The third factor is what AQAP does have: foot soldiers. These are the local Yemenis who bolster the domestic insurgency side of the organization but do little to help the international terrorist side. AQAP has always had a lot of local fighters in its ranks, but after the Houthis — a Zaydi Shi‘a group supported by Iran — took control of the state in 2015, that number jumped significantly. (In a sign of how messy the current war in Yemen is, AQAP is also fighting both Saudi Arabia and the United Arab Emirates, which entered the war to fight the Houthis.)

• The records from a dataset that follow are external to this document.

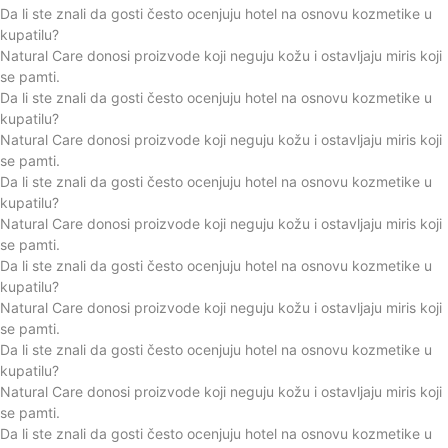
Da li ste znali da gosti često ocenjuju hotel na osnovu kozmetike u
kupatilu?
Natural Care donosi proizvode koji neguju kožu i ostavljaju miris koji
se pamti.
Da li ste znali da gosti često ocenjuju hotel na osnovu kozmetike u
kupatilu?
Natural Care donosi proizvode koji neguju kožu i ostavljaju miris koji
se pamti.
Da li ste znali da gosti često ocenjuju hotel na osnovu kozmetike u
kupatilu?
Natural Care donosi proizvode koji neguju kožu i ostavljaju miris koji
se pamti.
Da li ste znali da gosti često ocenjuju hotel na osnovu kozmetike u
kupatilu?
Natural Care donosi proizvode koji neguju kožu i ostavljaju miris koji
se pamti.
Da li ste znali da gosti često ocenjuju hotel na osnovu kozmetike u
kupatilu?
Natural Care donosi proizvode koji neguju kožu i ostavljaju miris koji
se pamti.
Da li ste znali da gosti često ocenjuju hotel na osnovu kozmetike u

When the war started, many outside observers — myself included — believed that the longer the fighting lasted, the more recruits AQAP would gain and the greater a threat it would become. We were half-right. The fighting has increased AQAP’s numbers but hasn’t made the group more of a threat to the West.  The domestic insurgency side of AQAP is thriving, but the international terrorist side has withered. This is also why the U.N.’s estimate of 6,000-7,000 members is accurate but misleading. By conflating AQAP’s two sides into a single snapshot, we misrepresent the group as well as the threat it represents.

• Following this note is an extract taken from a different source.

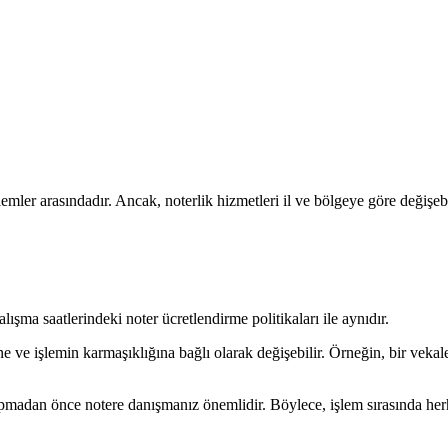
lemler arasındadır. Ancak, noterlik hizmetleri il ve bölgeye göre değişebi
lışma saatlerindeki noter ücretlendirme politikaları ile aynıdır.
ine ve işlemin karmaşıklığına bağlı olarak değişebilir. Örneğin, bir veka
apmadan önce notere danışmanız önemlidir. Böylece, işlem sırasında herh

AQAP is both a domestic insurgency and an international terrorist organization, and it has to be combated as such. U.S. strikes and the allure of ISIL have combined to weaken the international side, but as ISIL retreats and the fighting in Yemen continues, these losses can easily be regained. In a sense, one of the two streams feeding AQAP has been cut off, but what is needed now is to shut down the other. Without eradicating what is left of AQAP, its domestic insurgency side, there remains a risk that the group will be able to resurrect its international terrorist side.

In many ways, defeating the domestic insurgency requires more nuance and tact than crippling the international terrorist side. It can’t be done through drone strikes and SEAL raids. Many of the Yemenis who have joined AQAP are also members of local tribes. Rather than simply taking these local fighters out, what is needed is the creation of off-ramps to get them out of the organization.

The Associated Press recently reported that the United Arab Emirates has been either paying members of AQAP not to fight or hiring them to fight alongside U.A.E.-backed forces. Giving cash to the organization would be problematic, but assuming the United Arab Emirates was only handing out money to local foot soldiers to flip allegiances, that is something different and worth examining more closely. In a cash-strapped society like Yemen, particularly one in the midst of multiple overlapping wars, armed men often gravitate to the highest bidder. Flipping those who can be flipped will go a long way toward shutting down AQAP’s local recruiting stream.

Contrary to the picture painted by the numbers, AQAP is the weakest it has ever been. Decimated by drone strikes and challenged by rivals, its international terrorist side is a shadow of its former self. Only its domestic insurgency side — bolstered by Yemen’s messy war — is growing. If this side can be reduced and contained, AQAP can be defeated. But if it is allowed to remain and continue to grow, the group may be able to resurrect the international side of its organization and become a global terrorist threat once more.


Gregory D. Johnsen is a resident scholar at the Arabia Foundation and the author of The Last Refuge: Yemen, al-Qaeda, and America’s War in Arabia. From 2016 to 2018 he was a member of the Yemen Panel of Experts for the U.N. Security Council.